On a point of order, Mr. Deputy Speaker. This is a brief point, which was dealt with at length in Committee, on the representations made by the United Kingdom Council for Overseas Student Affairs—representing British further and higher education institutions—on immigration advice and other technical points, and in relation to clauses 69 to 71 in the amended Bill and to clauses 63 to 65 in the unamended Bill. The only amendments tabled on Report directly affecting those clauses were one that was consequential on an earlier new clause, and one that was tabled by my right hon. and learned Friend the Member for North-East Bedfordshire (Sir N. Lyell). As those amendments are not likely to be debated, our further consideration of the Bill would be assisted if Ministers would supply a letter to UKCOSA on those higher education issues, if such a letter is outstanding.

Mr. Mike O'Brien

Further to that point of order, Mr. Deputy Speaker.

Mr. Deputy Speaker (Mr. Michael J. Martin)

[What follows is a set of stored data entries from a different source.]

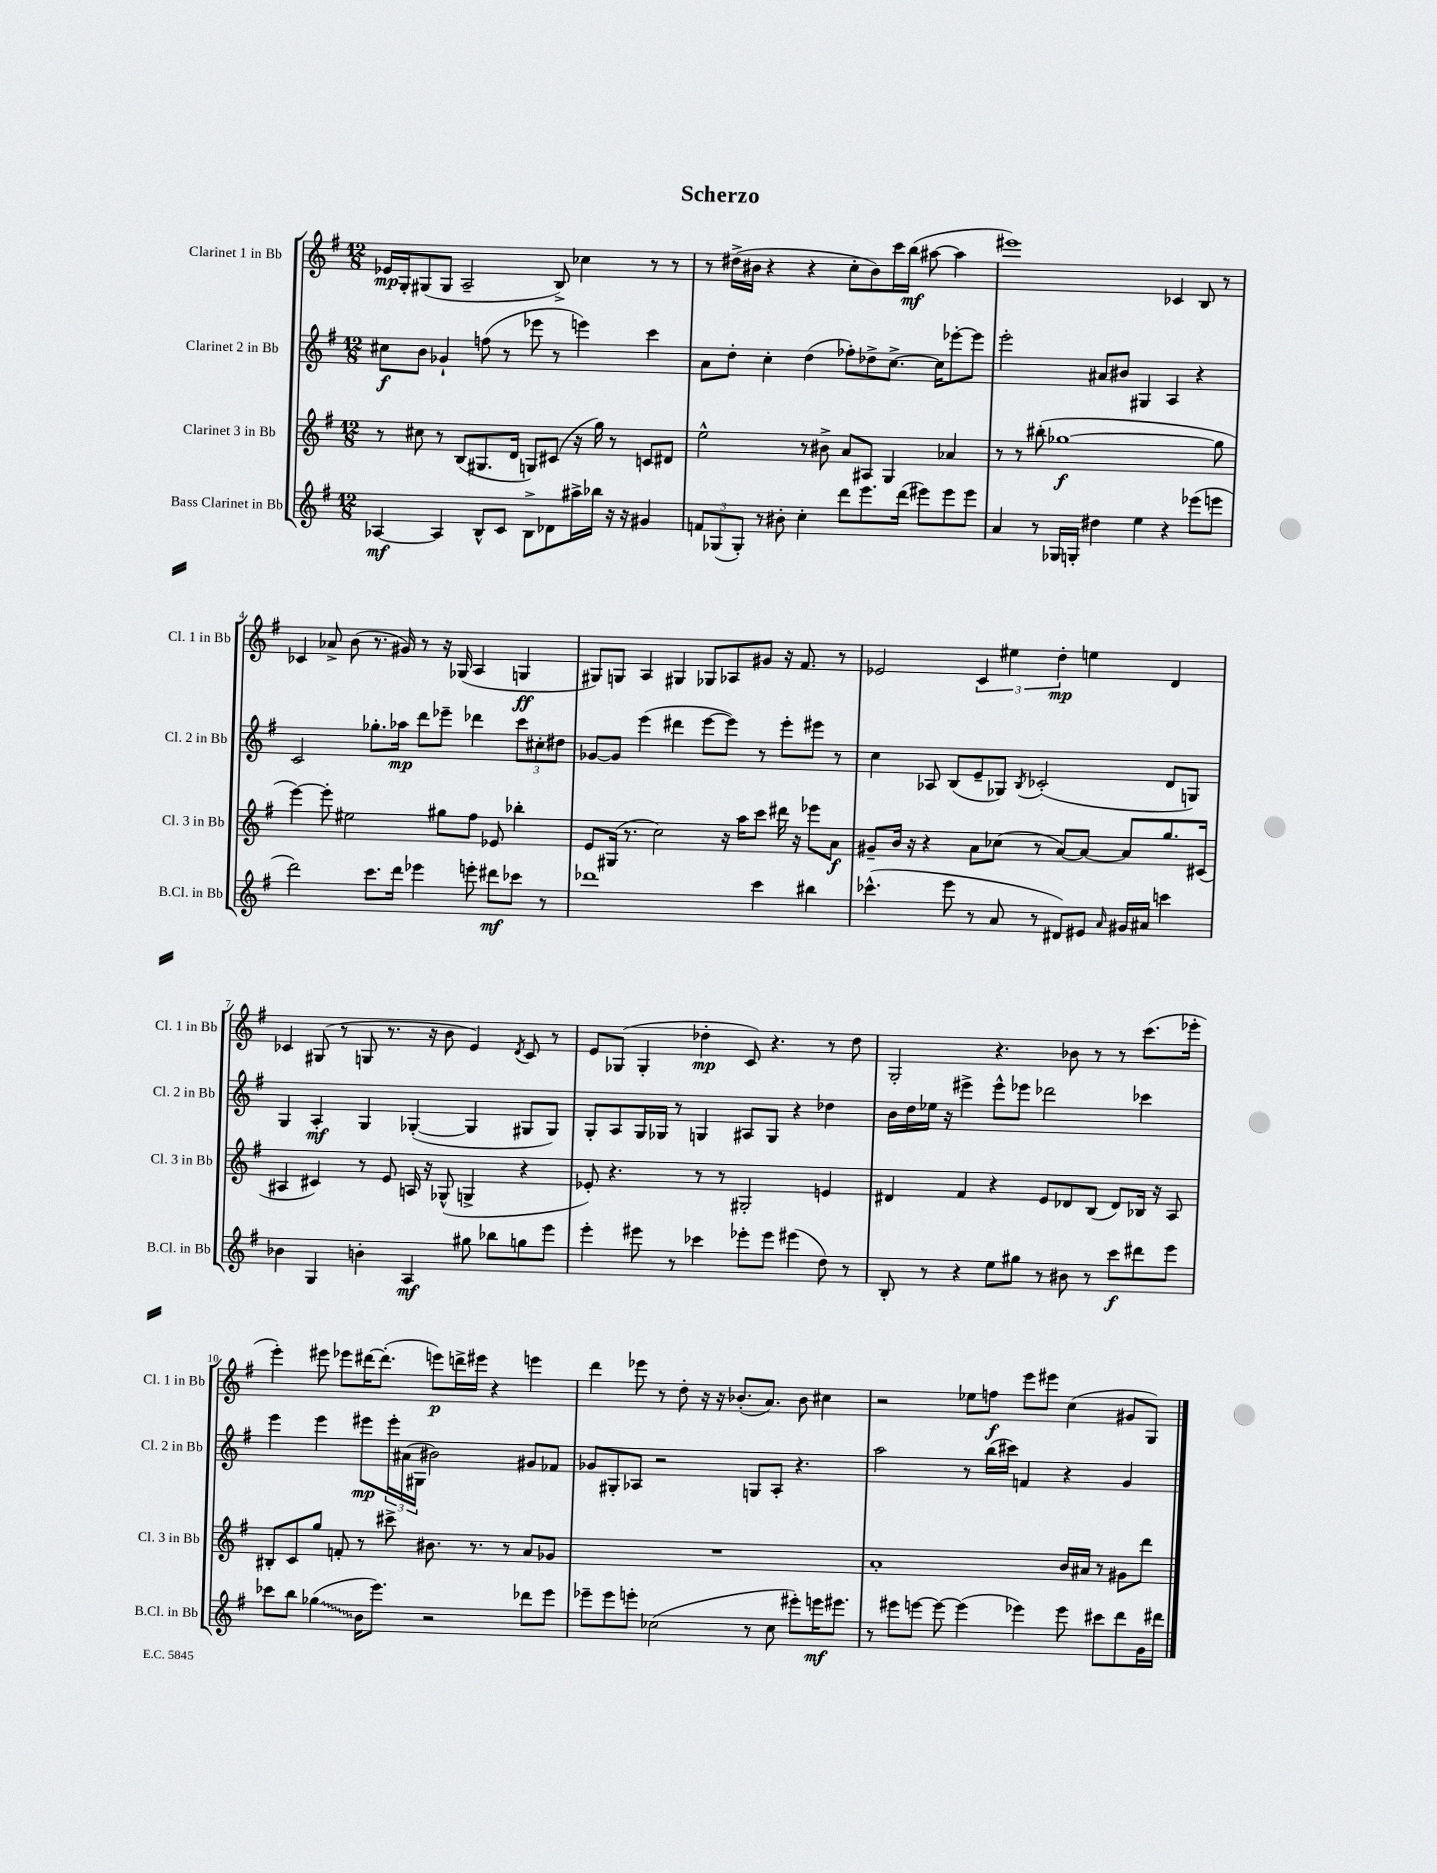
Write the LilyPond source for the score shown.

\header { title = "Scherzo" }
<<
\new StaffGroup <<
\new Staff = "s0" \with { instrumentName = "Clarinet 1 in Bb" shortInstrumentName = "Cl. 1 in Bb" } {
    \clef treble \key g \major \numericTimeSignature \time 12/8
    ees'16\mp g16-. gis8( gis8 a2-- b8->) ces''4 r8 r8 |
    r8 dis''16->( bis'16 r4 r4 c''8-. bis'8) c'''16 b''16\mf( ais''8~ ais''4 |
    eis'''1) ces'4 b8 r8 |
    ces'4 aes'8-> b'8( r8. gis'16) r8 r16 ges16( a4 g4\ff |
    gis8) g8 a4 gis4 ges8 aes8 gis'8 r16 fis'8. r8 |
    ees'2 \tuplet 3/2 { c'4 eis''4 d''4-.\mp } e''4 d'4 |
    ces'4 gis8( r8 g8 r8. r16 b'8 e'4) \acciaccatura { d'8 } ces'8 r8 |
    e'8 ges8( ges4-. des''4-.\mp c'8) r4. r8 des''8 |
    g2-. r4. bes'8 r8 r8 c'''8.( ees'''16-. |
    e'''4-.) eis'''8 ees'''8 dis'''16~ dis'''8.-.( e'''8\p) d'''16-> eis'''16 r4 e'''4 |
    d'''4 ees'''8 r8 d''8-. r16 r16 bes'8.-.( a'8.) bes'8 cis''4 |
    r2 ees''8 f''8\f e'''8 eis'''8 c''4( gis'8 g8) \bar "|." |
}
\new Staff = "s1" \with { instrumentName = "Clarinet 2 in Bb" shortInstrumentName = "Cl. 2 in Bb" } {
    \clef treble \key g \major \numericTimeSignature \time 12/8
    cis''8\f b'8 ges'4-! f''8( r8 ees'''8 r8 e'''4) c'''4 |
    a'8 d''8-. c''4-. d''4( fes''8-.) des''8-> c''8.~-> c''16 ees'''8~-. ees'''8 |
    e'''2-. ais'8 bis'8 gis4 a4 r4 |
    c'2 ges''8.-. aes''16\mp d'''8 ees'''8-- des'''4 \tuplet 3/2 { c'''8 cis''8-. dis''8 } |
    ges'8~ ges'8 e'''4( dis'''4 e'''8~ e'''8) r8 e'''8-. eis'''8 r8 |
    c''4 aes8 b8( e'8-- ges8) \acciaccatura { b8 } ces'2-.( d'8 g8) |
    g4 a4-.\mf g4 ges4~-.( ges4 gis8 gis8) |
    g8-. a8 g16 ges16 r8 g4 ais8 g8 r4 des''4 |
    b'16 d''16 ees''16 r16 eis'''4-> eis'''8-^ ees'''8 des'''2 ces'''4 |
    e'''4 e'''4 eis'''8\mp \tuplet 3/2 { eis'''16-. ais'16( gis16 } bis'2) gis'8 fes'8 |
    ges'8 gis8-. aes8 r2 g8 aes8-. r4. |
    a''2 r8 b''16( cis'''16) f'4 r4 g'4 \bar "|." |
}
\new Staff = "s2" \with { instrumentName = "Clarinet 3 in Bb" shortInstrumentName = "Cl. 3 in Bb" } {
    \clef treble \key g \major \numericTimeSignature \time 12/8
    r8 cis''8 r8 b8( gis8. d'16 g8) cis'8( r16 g''16) r8 c'8 dis'8 |
    e''2-^ r8 bis'8-> a'8 ais8 g4 aes'4 |
    r8 r8 bis''8-.( ges''1~\f ges''8 |
    e'''4~) e'''8-. eis''2 gis''8 fis''8 ees'8 bes''4-. |
    e'8 gis16( r8. c''2) r16 a''16 c'''8 dis'''16 r16 ees'''8 a'8\f |
    gis'8-- b'16 r16 r4 a'8 ces''8( r8 a'8~) a'8~ a'8 g''8. cis'16( |
    ais4 cis'4) r8 e'8 a16 r16 ges8-^( g4-> r4 |
    ees'8-.) r4. r8 r8 gis2-. e'4 |
    dis'4 fis'4 r4 e'8 des'8 b8( des'8) bes16 r16 a8 |
    bis8-. c'8 g''8 f'8-. r8 cis'''8-> bis'8. r8. r8 a'8 ges'8 |
    R1. |
    a'1-. b'16 ais'16 r8 gis'8 d'''8 \bar "|." |
}
\new Staff = "s3" \with { instrumentName = "Bass Clarinet in Bb" shortInstrumentName = "B.Cl. in Bb" } {
    \clef treble \key g \major \numericTimeSignature \time 12/8
    aes4~\mf aes4 b8-^ c'8 b8-> des'8 ais''16-> bes''16 r16 r16 gis'4 |
    \tuplet 3/2 { f'8 ges8( ges8-.) } r8 bis'8-. c''4-. d'''8 e'''8. d'''16( eis'''8) eis'''8 eis'''8 |
    a'4 r8 ges16 g16-. dis''4 e''4 r4 ees'''8( e'''8 |
    d'''2) c'''8. d'''16 ees'''4 e'''8-. dis'''8\mf ces'''8 r8 |
    des'''1 c'''4 bis''4 |
    ces'''4.-^( e'''8 r8 a'8 r8 dis'8) eis'8 \grace { a'16 } gis'16 ais'16 c'''4 |
    bes'4 g4 b'4-. a4\mf gis''8 bes''8 g''8 e'''8 |
    e'''4-. eis'''8 r8 ces'''4 ees'''8-. ees'''8 eis'''4( d''8) r8 |
    b8-. r8 r4 e''8 gis''8 r8 bis'8 r8 c'''8\f dis'''8 e'''8 |
    ces'''8 b''8 \once \override Glissando.style = #'zigzag ges''4\glissando( b'16 e'''8.) r2 des'''8 e'''8 |
    ees'''8-- ees'''8 e'''8-. ces''2( r8 ces''8 eis'''8-.) e'''16\mf eis'''8. |
    r8 eis'''8 e'''8~ e'''8~ e'''4( ees'''4) ees'''8 cis'''8 d'''8 g'16 dis'''16 \bar "|." |
}
>>
>>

Order. The point of order was not a matter for the occupant of the Chair, and was therefore not a point of order. However, Ministers have undoubtedly heard the comments of the hon. Member for Worthing, West (Mr. Bottomley), and we shall leave it at that.

Mr. Bottomley

Further to that point of order, Mr. Deputy Speaker. We have had a substantial debate on new clause 6, and now have two and a half hours for the Bill's remaining stages. Not many matters other than Government amendments will be dealt with, so if the Minister were able to respond to the point, perhaps outside the Chamber, it would be much appreciated.

Mr. Deputy Speaker

Order. What the Minister does outside the Chamber is entirely a matter for him, but I do not want him to respond to the point here.